My Entitled Sister Laughed When Her Kids Broke My Work $2,200 iPad — Instead I Taught Her a Lesson of Responsibility

When Tyler’s most valuable work tool is destroyed during a family visit, he’s forced to confront a lifetime of overlooked boundaries and buried resentment. What begins as a shattered screen spirals into a reckoning years in the making… because sometimes, the only way to heal is to finally say no.
I’ve worked hard for everything I have now.
Not the kind of hard that gets posted with gym selfies or productivity quotes. I mean the real kind of hard work. The night shifts that bleed into sunrise, the skipped meals so I could afford one more month of paid Photoshop, washing my socks in the bathroom sink while living in a shoebox apartment because going to a laundromat cost too much.
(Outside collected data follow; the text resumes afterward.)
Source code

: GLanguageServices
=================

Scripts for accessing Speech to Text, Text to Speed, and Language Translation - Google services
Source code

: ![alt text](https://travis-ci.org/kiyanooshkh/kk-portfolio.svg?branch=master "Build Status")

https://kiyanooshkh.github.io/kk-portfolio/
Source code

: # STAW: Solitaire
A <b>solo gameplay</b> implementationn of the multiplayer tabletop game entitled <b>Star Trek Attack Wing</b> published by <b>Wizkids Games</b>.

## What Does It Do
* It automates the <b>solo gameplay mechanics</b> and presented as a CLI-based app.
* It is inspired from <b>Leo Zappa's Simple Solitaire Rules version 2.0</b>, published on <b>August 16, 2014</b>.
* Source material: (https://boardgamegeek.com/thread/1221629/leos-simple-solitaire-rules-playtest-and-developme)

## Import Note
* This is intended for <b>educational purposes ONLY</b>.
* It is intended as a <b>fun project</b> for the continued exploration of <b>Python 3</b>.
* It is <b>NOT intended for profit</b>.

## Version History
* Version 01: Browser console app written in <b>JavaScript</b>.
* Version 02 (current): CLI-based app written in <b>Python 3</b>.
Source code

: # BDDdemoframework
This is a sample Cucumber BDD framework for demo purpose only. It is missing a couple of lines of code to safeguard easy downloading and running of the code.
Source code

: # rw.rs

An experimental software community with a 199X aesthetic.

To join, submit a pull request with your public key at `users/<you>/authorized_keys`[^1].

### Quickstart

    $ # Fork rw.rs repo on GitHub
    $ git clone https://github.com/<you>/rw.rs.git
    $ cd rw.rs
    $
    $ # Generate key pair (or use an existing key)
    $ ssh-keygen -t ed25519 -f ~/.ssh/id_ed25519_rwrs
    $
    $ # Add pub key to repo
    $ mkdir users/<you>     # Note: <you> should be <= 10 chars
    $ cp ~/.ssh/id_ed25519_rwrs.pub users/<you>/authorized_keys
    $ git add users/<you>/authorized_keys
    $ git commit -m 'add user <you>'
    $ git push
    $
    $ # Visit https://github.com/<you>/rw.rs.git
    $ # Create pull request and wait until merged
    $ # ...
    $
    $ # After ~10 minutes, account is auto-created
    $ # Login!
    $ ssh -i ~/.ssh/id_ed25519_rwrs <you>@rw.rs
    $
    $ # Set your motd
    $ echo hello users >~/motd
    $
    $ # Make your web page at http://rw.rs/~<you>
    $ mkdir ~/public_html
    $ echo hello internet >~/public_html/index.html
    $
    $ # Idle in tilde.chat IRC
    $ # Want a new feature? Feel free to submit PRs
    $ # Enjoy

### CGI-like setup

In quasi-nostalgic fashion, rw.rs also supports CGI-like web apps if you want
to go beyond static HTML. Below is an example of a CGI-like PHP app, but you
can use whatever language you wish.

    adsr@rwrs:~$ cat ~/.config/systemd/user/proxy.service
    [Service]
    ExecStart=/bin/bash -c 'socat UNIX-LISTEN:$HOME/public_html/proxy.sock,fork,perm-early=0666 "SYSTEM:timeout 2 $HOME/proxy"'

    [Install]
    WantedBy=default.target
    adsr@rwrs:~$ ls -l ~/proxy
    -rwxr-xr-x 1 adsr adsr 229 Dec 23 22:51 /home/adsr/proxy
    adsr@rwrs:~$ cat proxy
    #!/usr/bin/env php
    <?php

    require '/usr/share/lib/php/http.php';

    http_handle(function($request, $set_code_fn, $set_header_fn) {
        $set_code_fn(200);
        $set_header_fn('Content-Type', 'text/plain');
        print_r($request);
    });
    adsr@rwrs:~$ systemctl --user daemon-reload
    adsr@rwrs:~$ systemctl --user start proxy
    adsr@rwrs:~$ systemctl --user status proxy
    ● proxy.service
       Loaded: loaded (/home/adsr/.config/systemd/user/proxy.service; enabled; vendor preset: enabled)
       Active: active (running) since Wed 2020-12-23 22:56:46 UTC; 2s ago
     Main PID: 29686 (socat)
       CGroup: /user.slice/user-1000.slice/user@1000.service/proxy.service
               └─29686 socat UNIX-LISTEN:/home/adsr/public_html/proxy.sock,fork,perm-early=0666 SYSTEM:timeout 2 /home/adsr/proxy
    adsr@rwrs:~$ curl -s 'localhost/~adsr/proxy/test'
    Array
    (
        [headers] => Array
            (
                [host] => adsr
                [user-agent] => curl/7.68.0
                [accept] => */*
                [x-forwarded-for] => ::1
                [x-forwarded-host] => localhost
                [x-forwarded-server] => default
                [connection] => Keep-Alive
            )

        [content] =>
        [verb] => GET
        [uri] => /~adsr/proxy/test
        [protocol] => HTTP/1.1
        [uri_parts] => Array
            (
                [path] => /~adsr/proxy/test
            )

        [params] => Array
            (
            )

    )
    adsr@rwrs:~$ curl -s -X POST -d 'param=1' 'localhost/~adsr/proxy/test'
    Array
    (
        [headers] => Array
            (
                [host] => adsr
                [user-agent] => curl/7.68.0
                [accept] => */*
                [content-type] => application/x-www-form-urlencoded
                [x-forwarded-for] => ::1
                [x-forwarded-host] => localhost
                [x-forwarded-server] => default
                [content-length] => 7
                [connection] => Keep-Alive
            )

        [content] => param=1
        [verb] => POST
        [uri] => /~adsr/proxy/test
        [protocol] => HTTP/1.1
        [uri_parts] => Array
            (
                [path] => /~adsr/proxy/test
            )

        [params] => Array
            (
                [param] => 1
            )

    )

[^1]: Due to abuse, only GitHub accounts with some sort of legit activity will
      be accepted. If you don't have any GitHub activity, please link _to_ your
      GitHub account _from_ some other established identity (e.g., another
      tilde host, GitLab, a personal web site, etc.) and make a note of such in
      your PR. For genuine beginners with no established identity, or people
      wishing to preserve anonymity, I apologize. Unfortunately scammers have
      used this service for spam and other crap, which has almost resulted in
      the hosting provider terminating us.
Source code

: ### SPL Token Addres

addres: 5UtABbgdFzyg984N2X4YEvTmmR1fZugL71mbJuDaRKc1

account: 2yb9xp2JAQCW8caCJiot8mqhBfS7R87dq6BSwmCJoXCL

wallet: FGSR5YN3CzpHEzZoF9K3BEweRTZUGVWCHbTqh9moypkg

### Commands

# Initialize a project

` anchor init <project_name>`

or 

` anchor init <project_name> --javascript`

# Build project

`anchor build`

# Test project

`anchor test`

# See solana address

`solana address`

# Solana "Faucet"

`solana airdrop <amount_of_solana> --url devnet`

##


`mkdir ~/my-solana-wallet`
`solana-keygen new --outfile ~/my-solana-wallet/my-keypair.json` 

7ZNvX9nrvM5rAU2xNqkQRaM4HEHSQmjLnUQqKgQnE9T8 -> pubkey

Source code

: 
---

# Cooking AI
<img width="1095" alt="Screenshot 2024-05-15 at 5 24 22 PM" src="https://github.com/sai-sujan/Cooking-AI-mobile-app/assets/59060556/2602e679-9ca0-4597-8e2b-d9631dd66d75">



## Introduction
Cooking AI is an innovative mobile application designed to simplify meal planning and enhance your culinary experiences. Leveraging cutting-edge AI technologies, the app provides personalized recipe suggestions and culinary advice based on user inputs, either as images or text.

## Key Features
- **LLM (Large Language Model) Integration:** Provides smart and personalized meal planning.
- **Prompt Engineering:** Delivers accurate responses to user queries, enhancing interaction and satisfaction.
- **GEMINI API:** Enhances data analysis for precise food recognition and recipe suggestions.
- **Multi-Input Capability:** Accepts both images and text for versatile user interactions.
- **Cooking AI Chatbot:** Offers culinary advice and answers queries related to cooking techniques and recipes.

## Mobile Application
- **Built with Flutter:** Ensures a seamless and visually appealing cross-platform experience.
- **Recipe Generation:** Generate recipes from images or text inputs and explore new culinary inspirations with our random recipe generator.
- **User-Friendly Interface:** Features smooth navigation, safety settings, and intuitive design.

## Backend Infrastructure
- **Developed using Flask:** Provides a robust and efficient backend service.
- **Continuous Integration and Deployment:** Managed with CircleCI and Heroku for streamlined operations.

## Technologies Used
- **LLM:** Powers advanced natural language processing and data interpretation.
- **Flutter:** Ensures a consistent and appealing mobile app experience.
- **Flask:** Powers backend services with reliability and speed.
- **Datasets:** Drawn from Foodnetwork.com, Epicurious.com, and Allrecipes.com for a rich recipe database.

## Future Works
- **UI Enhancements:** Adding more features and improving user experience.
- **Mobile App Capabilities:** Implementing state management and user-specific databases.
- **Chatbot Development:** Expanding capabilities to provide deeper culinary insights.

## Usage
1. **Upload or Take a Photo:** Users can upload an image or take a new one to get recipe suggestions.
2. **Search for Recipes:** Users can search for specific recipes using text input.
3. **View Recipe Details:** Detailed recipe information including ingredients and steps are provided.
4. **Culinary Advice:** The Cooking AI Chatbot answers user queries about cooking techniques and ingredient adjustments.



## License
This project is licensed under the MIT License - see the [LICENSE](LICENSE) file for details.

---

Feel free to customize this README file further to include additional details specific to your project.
I’ve worked hard, trust me.
Every single cent I earned in my 20s went into building my freelance design career. Band posters, odd commissions, cheap logo work. I worked on a second-hand tablet that I bought at a local pawn shop. It was unreliable and the quality was horrible. Sometimes I’d get paid for the work I did, sometimes I wouldn’t.
I kept going anyway.

And when I finally landed a solid contract, I made one big investment: a 1TB iPad Pro. It cost me over $2,000. To anyone else, it was a tablet. To me, it was my livelihood. It was my studio, my client meetings, my deadlines, all in one slate of expensive technology. Soon after, it helped me sign big contracts.
Contracts that helped me move out of the shoebox and into something more comfortable. It gave me a new chance at… life.

So when I saw it shattered on my parents’ living room floor, something inside me cracked right along with it.
We’d all gathered for the holidays, just a few days of family time before the new year started. I worked late into the night finishing a pitch, then left my iPad charging in Dad’s study, exactly where no little hands could reach it.
The next morning, I walked into the living room, rubbing my eyes, thinking about a mug of cinnamon coffee, when I saw it.

Laying on the wooden floor, spiderwebbed, protective screen completely gone. The case was peeling off and tossed nearby like packaging on Christmas morning.
Josie, my sister, sat on the couch sipping coffee from a mug that said Best Mom Ever. I’d bought that mug for my mom two years ago.
“Jo, what’s this?” I said, pointing to the remains of my iPad.

“Oh, yep,” she said casually. “The kids broke your iPad, Bro. But relax, Tyler. Dad has an old Samsung. It runs YouTube and maybe some other programs. You’ll be fine.”
I just stared at her. There was absolutely no apology. Not even a hint of regret in her voice.
“How did they even get it?” I asked. “It wasn’t within their reach, Josie.”